Detroit and Dearborn will host the first national unveiling ceremonies Feb. 4 for a commemorative U.S. Postal Service stamp honoring civil rights icon Rosa Parks.
Events at the Charles H. Wright Museum of African American History and the Henry Ford Museum are expected to draw large crowds, including stamp collectors from around the country, on what would have been Parks' 100th birthday.
The first Rosa Parks Forever stamps will be sold at the Wright museum, with a dedication ceremony starting at 7:30 a.m. The Henry Ford Museum, where the Rosa Parks bus is on permanent display, will host the First-Day-of-Issue stamp event at 10:45 a.m., as part of a daylong celebration dubbed the National Day of Courage.
Admission to both museums is free that day.
Parks made history on Dec. 1, 1955, by refusing to give up her seat to a white man on a Montgomery, Ala., bus -- an act that spurred a movement to end legally sanctioned racial discrimination.
Speakers at the Henry Ford event will include activist and former NAACP Chairman Julian Bond and U.S. Rep John Conyers, a Democrat from Detroit for whom Parks worked as a secretary and receptionist from 1965-88.

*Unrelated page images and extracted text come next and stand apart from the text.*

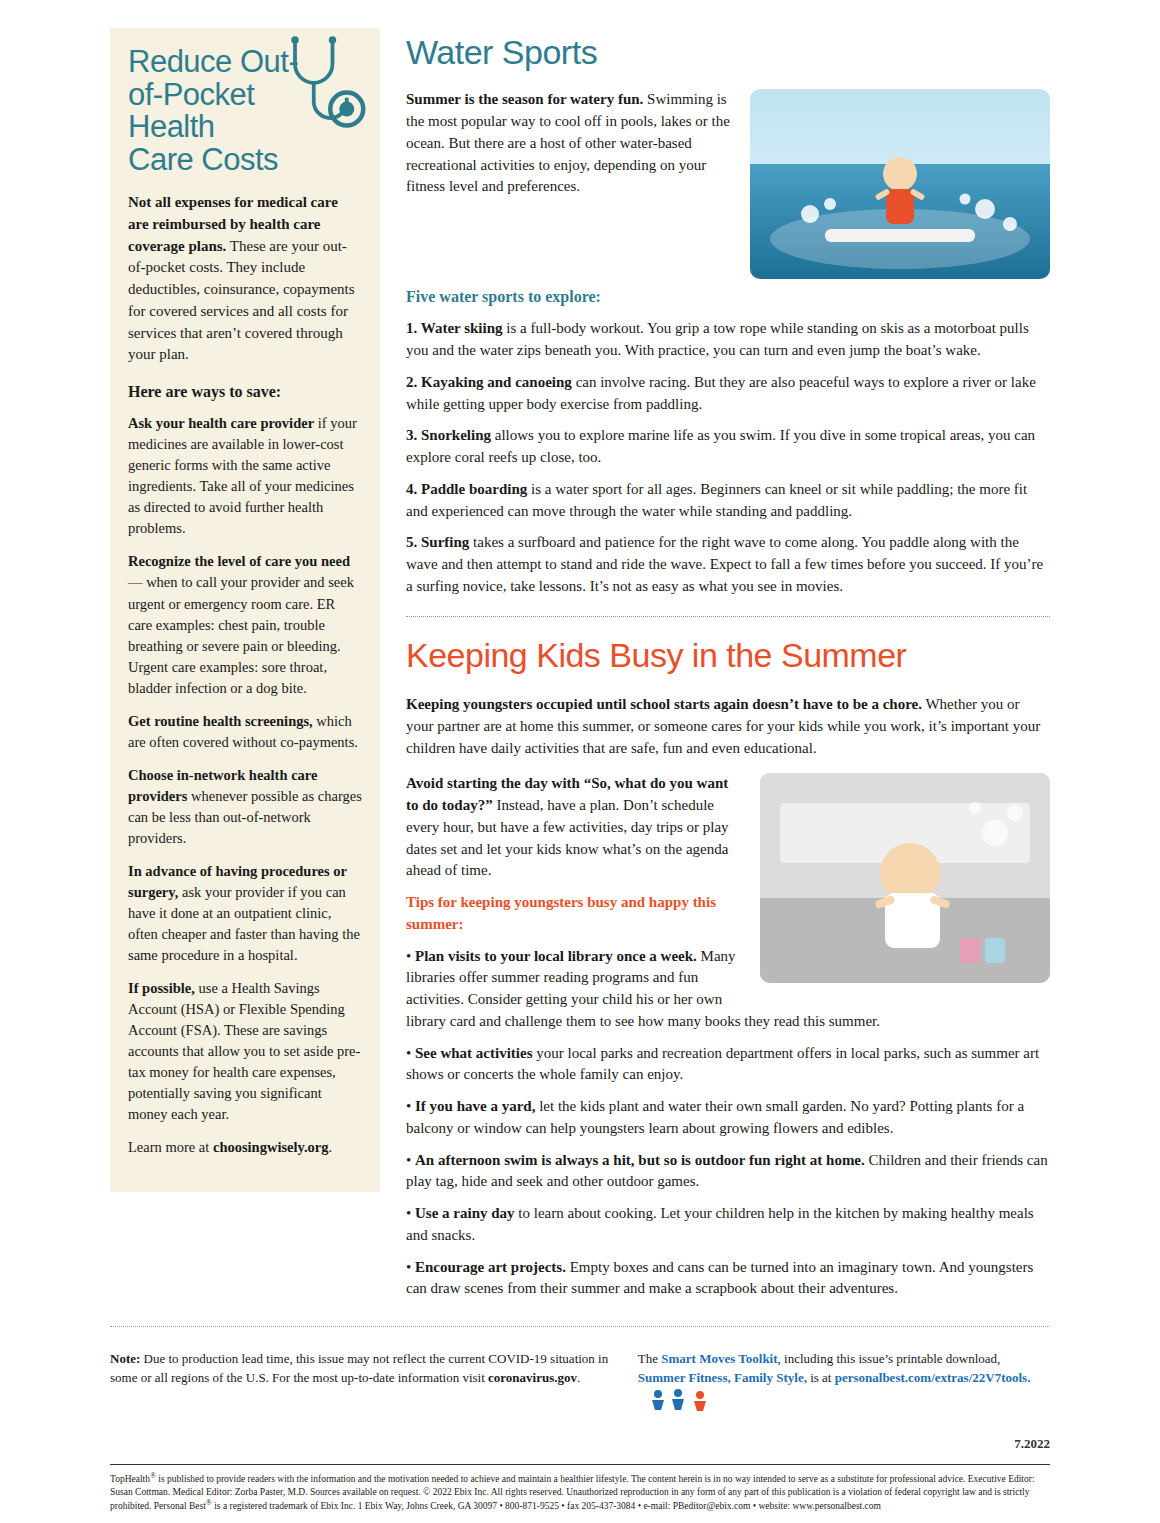Reduce Out-
of-Pocket
Health
Care Costs
Not all expenses for medical care are reimbursed by health care coverage plans. These are your out-of-pocket costs. They include deductibles, coinsurance, copayments for covered services and all costs for services that aren’t covered through your plan.
Here are ways to save:
Ask your health care provider if your medicines are available in lower-cost generic forms with the same active ingredients. Take all of your medicines as directed to avoid further health problems.
Recognize the level of care you need — when to call your provider and seek urgent or emergency room care. ER care examples: chest pain, trouble breathing or severe pain or bleeding. Urgent care examples: sore throat, bladder infection or a dog bite.
Get routine health screenings, which are often covered without co-payments.
Choose in-network health care providers whenever possible as charges can be less than out-of-network providers.
In advance of having procedures or surgery, ask your provider if you can have it done at an outpatient clinic, often cheaper and faster than having the same procedure in a hospital.
If possible, use a Health Savings Account (HSA) or Flexible Spending Account (FSA). These are savings accounts that allow you to set aside pre-tax money for health care expenses, potentially saving you significant money each year.
Learn more at choosingwisely.org.
Water Sports
Summer is the season for watery fun. Swimming is the most popular way to cool off in pools, lakes or the ocean. But there are a host of other water-based recreational activities to enjoy, depending on your fitness level and preferences.
Five water sports to explore:
1. Water skiing is a full-body workout. You grip a tow rope while standing on skis as a motorboat pulls you and the water zips beneath you. With practice, you can turn and even jump the boat’s wake.
2. Kayaking and canoeing can involve racing. But they are also peaceful ways to explore a river or lake while getting upper body exercise from paddling.
3. Snorkeling allows you to explore marine life as you swim. If you dive in some tropical areas, you can explore coral reefs up close, too.
4. Paddle boarding is a water sport for all ages. Beginners can kneel or sit while paddling; the more fit and experienced can move through the water while standing and paddling.
5. Surfing takes a surfboard and patience for the right wave to come along. You paddle along with the wave and then attempt to stand and ride the wave. Expect to fall a few times before you succeed. If you’re a surfing novice, take lessons. It’s not as easy as what you see in movies.
Keeping Kids Busy in the Summer
Keeping youngsters occupied until school starts again doesn’t have to be a chore. Whether you or your partner are at home this summer, or someone cares for your kids while you work, it’s important your children have daily activities that are safe, fun and even educational.
Avoid starting the day with “So, what do you want to do today?” Instead, have a plan. Don’t schedule every hour, but have a few activities, day trips or play dates set and let your kids know what’s on the agenda ahead of time.
Tips for keeping youngsters busy and happy this summer:
• Plan visits to your local library once a week. Many libraries offer summer reading programs and fun activities. Consider getting your child his or her own library card and challenge them to see how many books they read this summer.
• See what activities your local parks and recreation department offers in local parks, such as summer art shows or concerts the whole family can enjoy.
• If you have a yard, let the kids plant and water their own small garden. No yard? Potting plants for a balcony or window can help youngsters learn about growing flowers and edibles.
• An afternoon swim is always a hit, but so is outdoor fun right at home. Children and their friends can play tag, hide and seek and other outdoor games.
• Use a rainy day to learn about cooking. Let your children help in the kitchen by making healthy meals and snacks.
• Encourage art projects. Empty boxes and cans can be turned into an imaginary town. And youngsters can draw scenes from their summer and make a scrapbook about their adventures.
Note: Due to production lead time, this issue may not reflect the current COVID-19 situation in some or all regions of the U.S. For the most up-to-date information visit coronavirus.gov.
The Smart Moves Toolkit, including this issue’s printable download, Summer Fitness, Family Style, is at personalbest.com/extras/22V7tools.
7.2022
TopHealth® is published to provide readers with the information and the motivation needed to achieve and maintain a healthier lifestyle. The content herein is in no way intended to serve as a substitute for professional advice. Executive Editor: Susan Cottman. Medical Editor: Zorba Paster, M.D. Sources available on request. © 2022 Ebix Inc. All rights reserved. Unauthorized reproduction in any form of any part of this publication is a violation of federal copyright law and is strictly prohibited. Personal Best® is a registered trademark of Ebix Inc. 1 Ebix Way, Johns Creek, GA 30097 • 800-871-9525 • fax 205-437-3084 • e-mail: PBeditor@ebix.com • website: www.personalbest.com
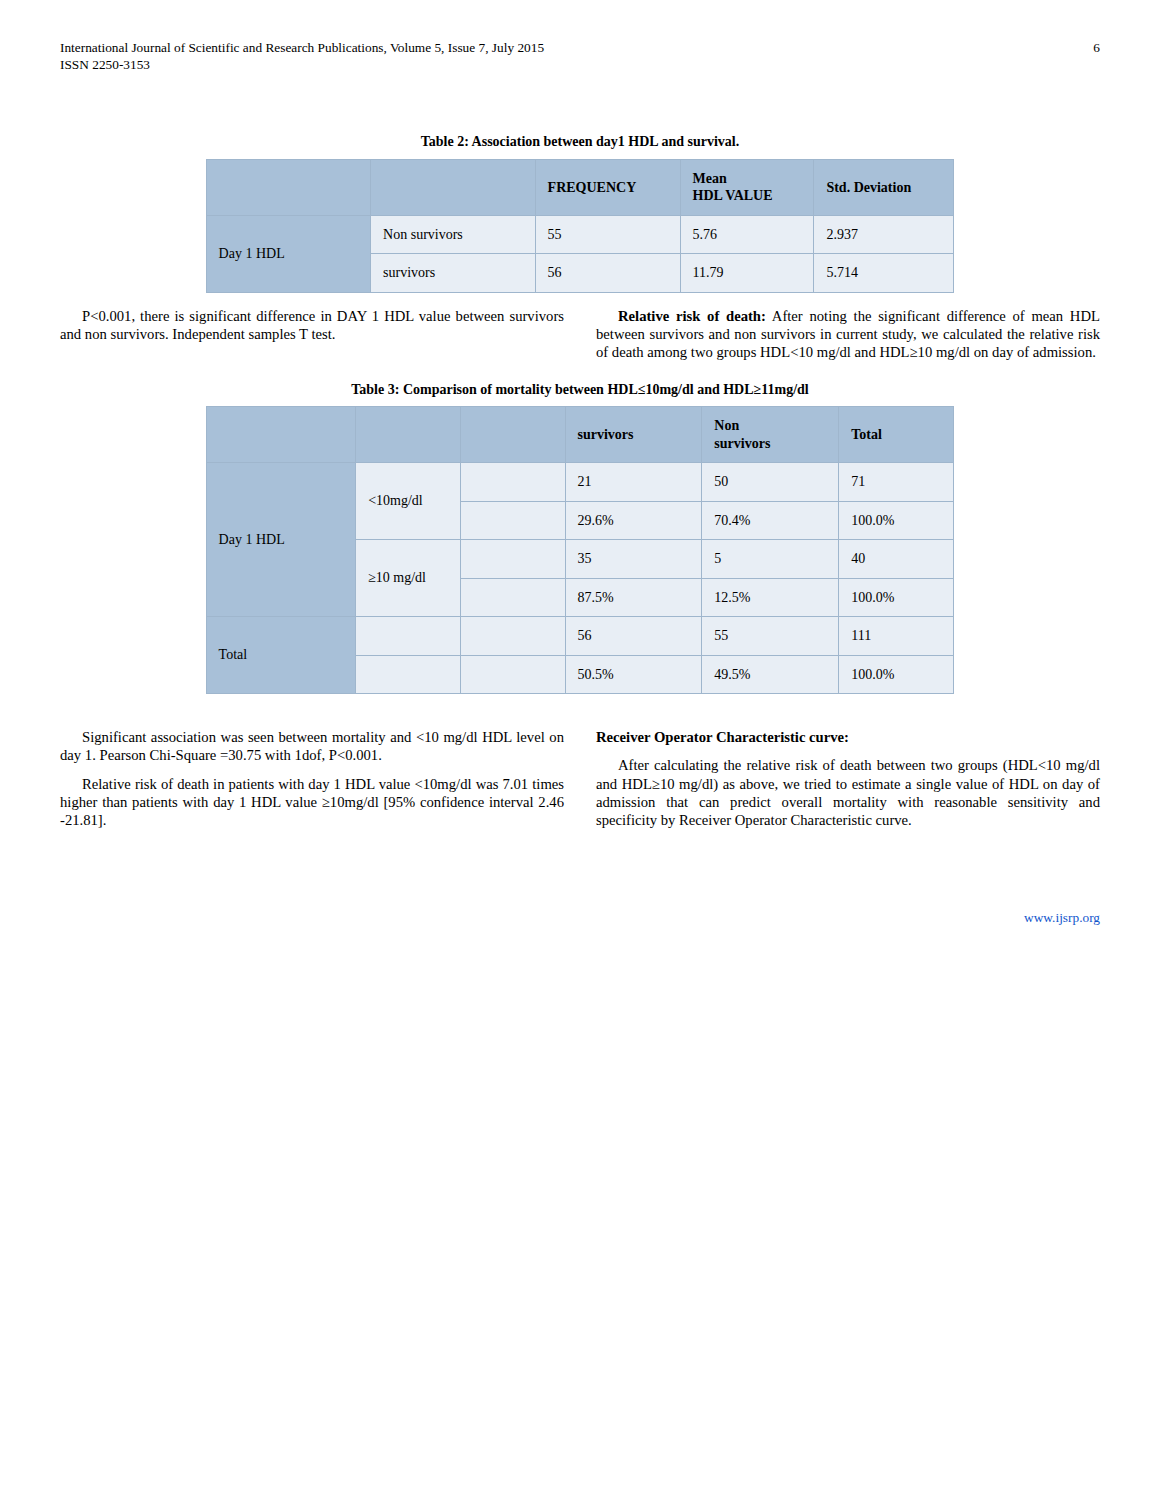International Journal of Scientific and Research Publications, Volume 5, Issue 7, July 2015
ISSN 2250-3153
6
Table 2: Association between day1 HDL and survival.
| | | FREQUENCY | Mean HDL VALUE | Std. Deviation |
| --- | --- | --- | --- | --- |
| Day 1 HDL | Non survivors | 55 | 5.76 | 2.937 |
| survivors | 56 | 11.79 | 5.714 |
P<0.001, there is significant difference in DAY 1 HDL value between survivors and non survivors. Independent samples T test.
Relative risk of death: After noting the significant difference of mean HDL between survivors and non survivors in current study, we calculated the relative risk of death among two groups HDL<10 mg/dl and HDL≥10 mg/dl on day of admission.
Table 3: Comparison of mortality between HDL≤10mg/dl and HDL≥11mg/dl
| | | | survivors | Non survivors | Total |
| --- | --- | --- | --- | --- | --- |
| Day 1 HDL | <10mg/dl | | 21 | 50 | 71 |
| | 29.6% | 70.4% | 100.0% |
| ≥10 mg/dl | | 35 | 5 | 40 |
| | 87.5% | 12.5% | 100.0% |
| Total | | | 56 | 55 | 111 |
| | | 50.5% | 49.5% | 100.0% |
Significant association was seen between mortality and <10 mg/dl HDL level on day 1. Pearson Chi-Square =30.75 with 1dof, P<0.001.
Relative risk of death in patients with day 1 HDL value <10mg/dl was 7.01 times higher than patients with day 1 HDL value ≥10mg/dl [95% confidence interval 2.46 -21.81].
Receiver Operator Characteristic curve:
After calculating the relative risk of death between two groups (HDL<10 mg/dl and HDL≥10 mg/dl) as above, we tried to estimate a single value of HDL on day of admission that can predict overall mortality with reasonable sensitivity and specificity by Receiver Operator Characteristic curve.
www.ijsrp.org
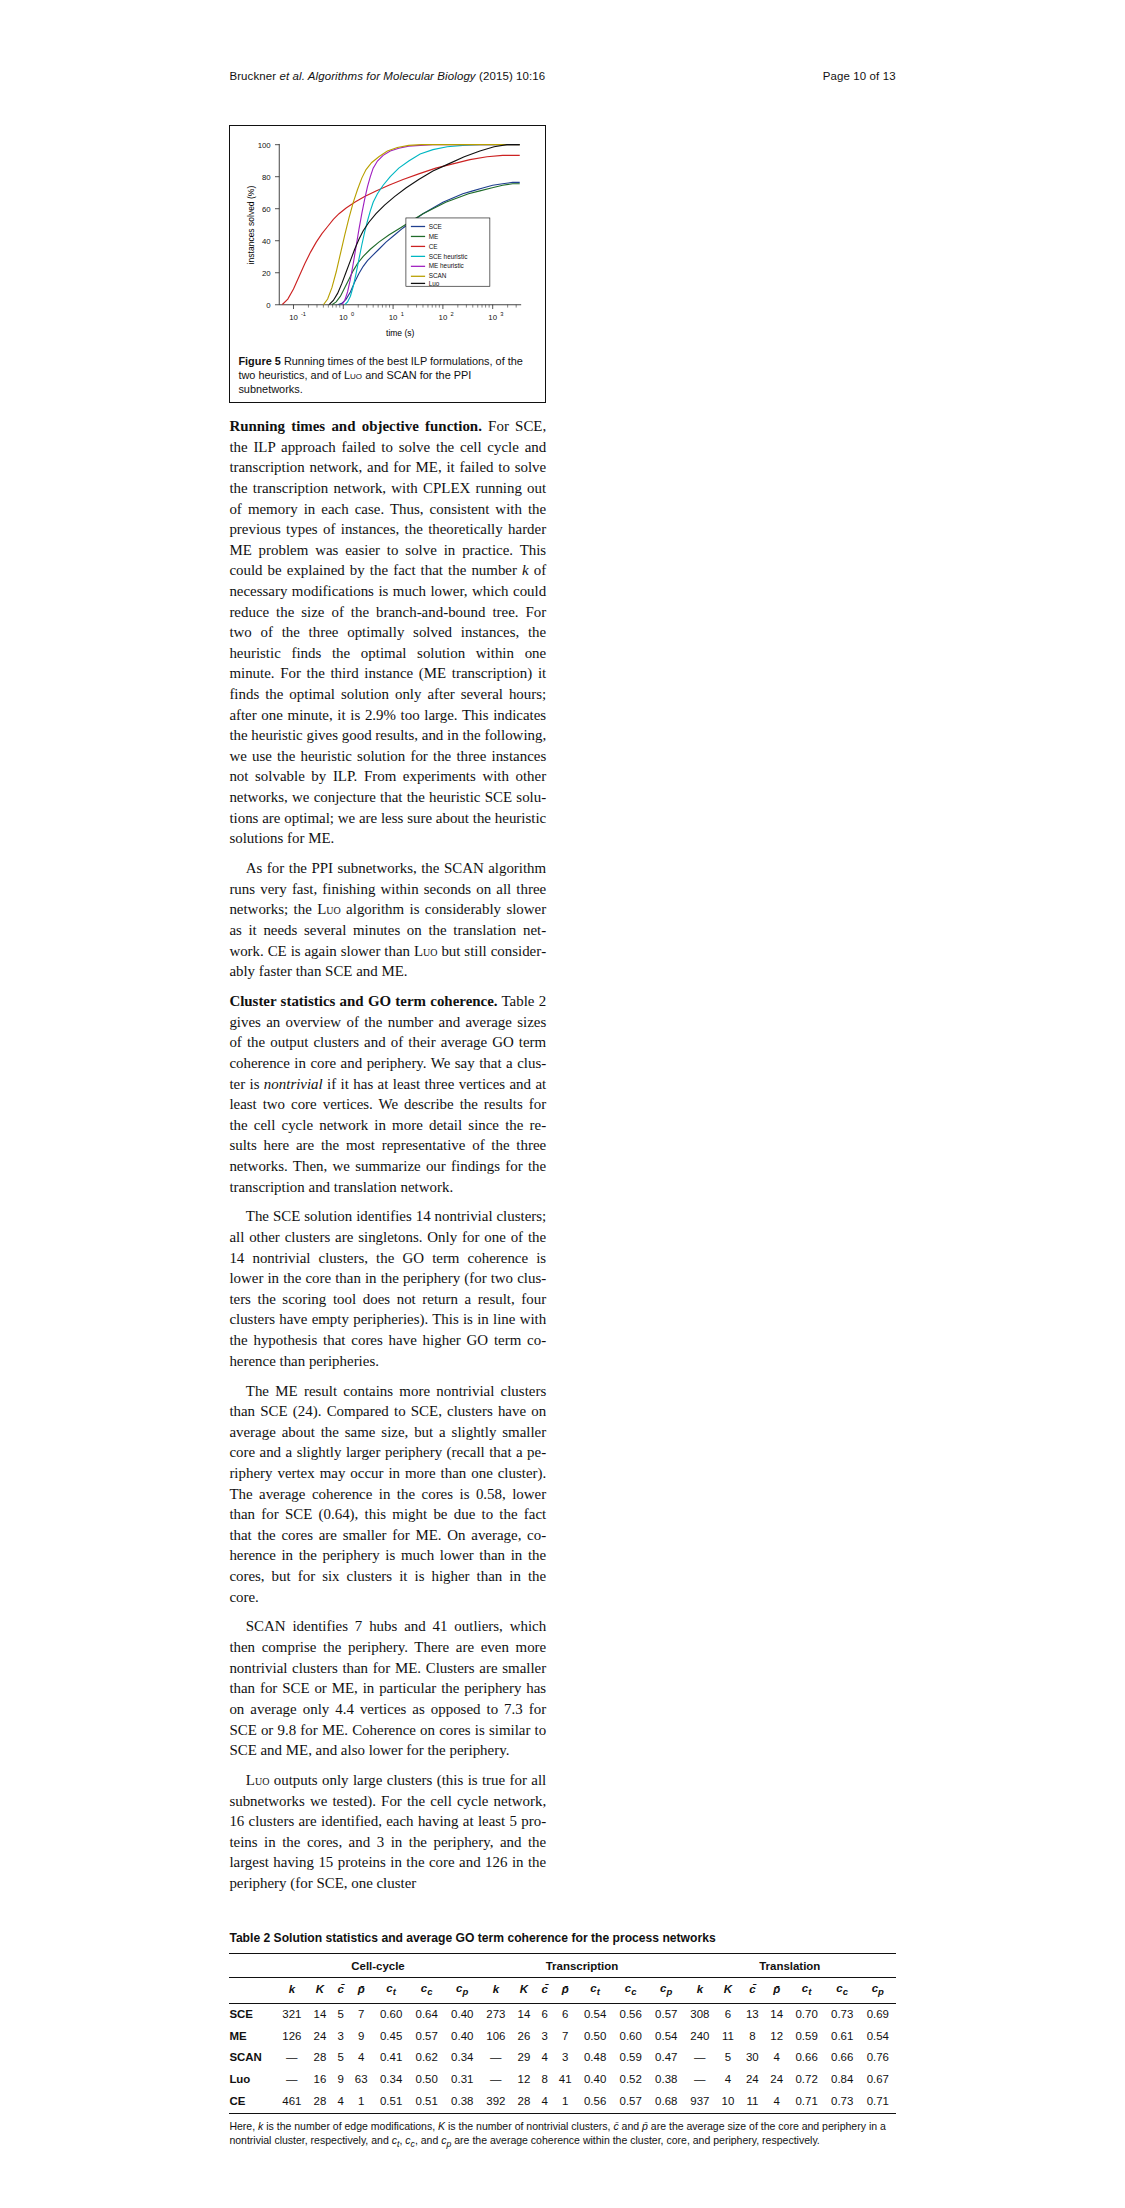Bruckner et al. Algorithms for Molecular Biology (2015) 10:16
Page 10 of 13
0 20 40 60 80 100 10-1 100 101 102 103 time (s) instances solved (%) SCE ME CE SCE heuristic ME heuristic SCAN Luo
Figure 5 Running times of the best ILP formulations, of the two heuristics, and of Luo and SCAN for the PPI subnetworks.
Running times and objective function. For SCE, the ILP approach failed to solve the cell cycle and transcription network, and for ME, it failed to solve the transcription network, with CPLEX running out of memory in each case. Thus, consistent with the previous types of instances, the theoretically harder ME problem was easier to solve in practice. This could be explained by the fact that the number k of necessary modifications is much lower, which could reduce the size of the branch-and-bound tree. For two of the three optimally solved instances, the heuristic finds the optimal solution within one minute. For the third instance (ME transcription) it finds the optimal solution only after several hours; after one minute, it is 2.9% too large. This indicates the heuristic gives good results, and in the following, we use the heuristic solution for the three instances not solvable by ILP. From experiments with other networks, we conjecture that the heuristic SCE solutions are optimal; we are less sure about the heuristic solutions for ME.
As for the PPI subnetworks, the SCAN algorithm runs very fast, finishing within seconds on all three networks; the Luo algorithm is considerably slower as it needs several minutes on the translation network. CE is again slower than Luo but still considerably faster than SCE and ME.
Cluster statistics and GO term coherence. Table 2 gives an overview of the number and average sizes of the output clusters and of their average GO term coherence in core and periphery. We say that a cluster is nontrivial if it has at least three vertices and at least two core vertices. We describe the results for the cell cycle network in more detail since the results here are the most representative of the three networks. Then, we summarize our findings for the transcription and translation network.
The SCE solution identifies 14 nontrivial clusters; all other clusters are singletons. Only for one of the 14 nontrivial clusters, the GO term coherence is lower in the core than in the periphery (for two clusters the scoring tool does not return a result, four clusters have empty peripheries). This is in line with the hypothesis that cores have higher GO term coherence than peripheries.
The ME result contains more nontrivial clusters than SCE (24). Compared to SCE, clusters have on average about the same size, but a slightly smaller core and a slightly larger periphery (recall that a periphery vertex may occur in more than one cluster). The average coherence in the cores is 0.58, lower than for SCE (0.64), this might be due to the fact that the cores are smaller for ME. On average, coherence in the periphery is much lower than in the cores, but for six clusters it is higher than in the core.
SCAN identifies 7 hubs and 41 outliers, which then comprise the periphery. There are even more nontrivial clusters than for ME. Clusters are smaller than for SCE or ME, in particular the periphery has on average only 4.4 vertices as opposed to 7.3 for SCE or 9.8 for ME. Coherence on cores is similar to SCE and ME, and also lower for the periphery.
Luo outputs only large clusters (this is true for all subnetworks we tested). For the cell cycle network, 16 clusters are identified, each having at least 5 proteins in the cores, and 3 in the periphery, and the largest having 15 proteins in the core and 126 in the periphery (for SCE, one cluster
Table 2 Solution statistics and average GO term coherence for the process networks
| | Cell-cycle | Transcription | Translation |
| --- | --- | --- | --- |
| | k | K | c̄ | p̄ | c t | c c | c p | k | K | c̄ | p̄ | c t | c c | c p | k | K | c̄ | p̄ | c t | c c | c p |
| SCE | 321 | 14 | 5 | 7 | 0.60 | 0.64 | 0.40 | 273 | 14 | 6 | 6 | 0.54 | 0.56 | 0.57 | 308 | 6 | 13 | 14 | 0.70 | 0.73 | 0.69 |
| ME | 126 | 24 | 3 | 9 | 0.45 | 0.57 | 0.40 | 106 | 26 | 3 | 7 | 0.50 | 0.60 | 0.54 | 240 | 11 | 8 | 12 | 0.59 | 0.61 | 0.54 |
| SCAN | — | 28 | 5 | 4 | 0.41 | 0.62 | 0.34 | — | 29 | 4 | 3 | 0.48 | 0.59 | 0.47 | — | 5 | 30 | 4 | 0.66 | 0.66 | 0.76 |
| Luo | — | 16 | 9 | 63 | 0.34 | 0.50 | 0.31 | — | 12 | 8 | 41 | 0.40 | 0.52 | 0.38 | — | 4 | 24 | 24 | 0.72 | 0.84 | 0.67 |
| CE | 461 | 28 | 4 | 1 | 0.51 | 0.51 | 0.38 | 392 | 28 | 4 | 1 | 0.56 | 0.57 | 0.68 | 937 | 10 | 11 | 4 | 0.71 | 0.73 | 0.71 |
Here, k is the number of edge modifications, K is the number of nontrivial clusters, c̄ and p̄ are the average size of the core and periphery in a nontrivial cluster, respectively, and ct, cc, and cp are the average coherence within the cluster, core, and periphery, respectively.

"Stamp collectors and other people travel to events like this because they want to be part of history," said Don Neal, editor of Reflections, a newsletter published by the Ebony Society of Philatelic Events and Reflections, a group focused on collecting stamps depicting people and events relating to the experiences of black people worldwide.
As with other first-day stamp events, people attending the Rosa Parks debuts will get to purchase the first stamps issued, in this case, postmarked Feb. 4 and canceled with Detroit or Dearborn postmarks. They can also have envelopes, programs and books signed by speakers and other notable people.
"All of these things have value to collectors. It's kind of a neat thing to go to," said Neal.
It's not clear how many people will attend the event.
Other speakers at the Henry Ford that day will include author and scholar Henry Louis Gates, Newsweek contributing editor Eleanor Clift and Rosa Parks biographers Douglas Brinkley and Jeanne Theoharis. A video message from former President Bill Clinton, who presented Parks with the Presidential Medal of Freedom in 1996, also will be shown.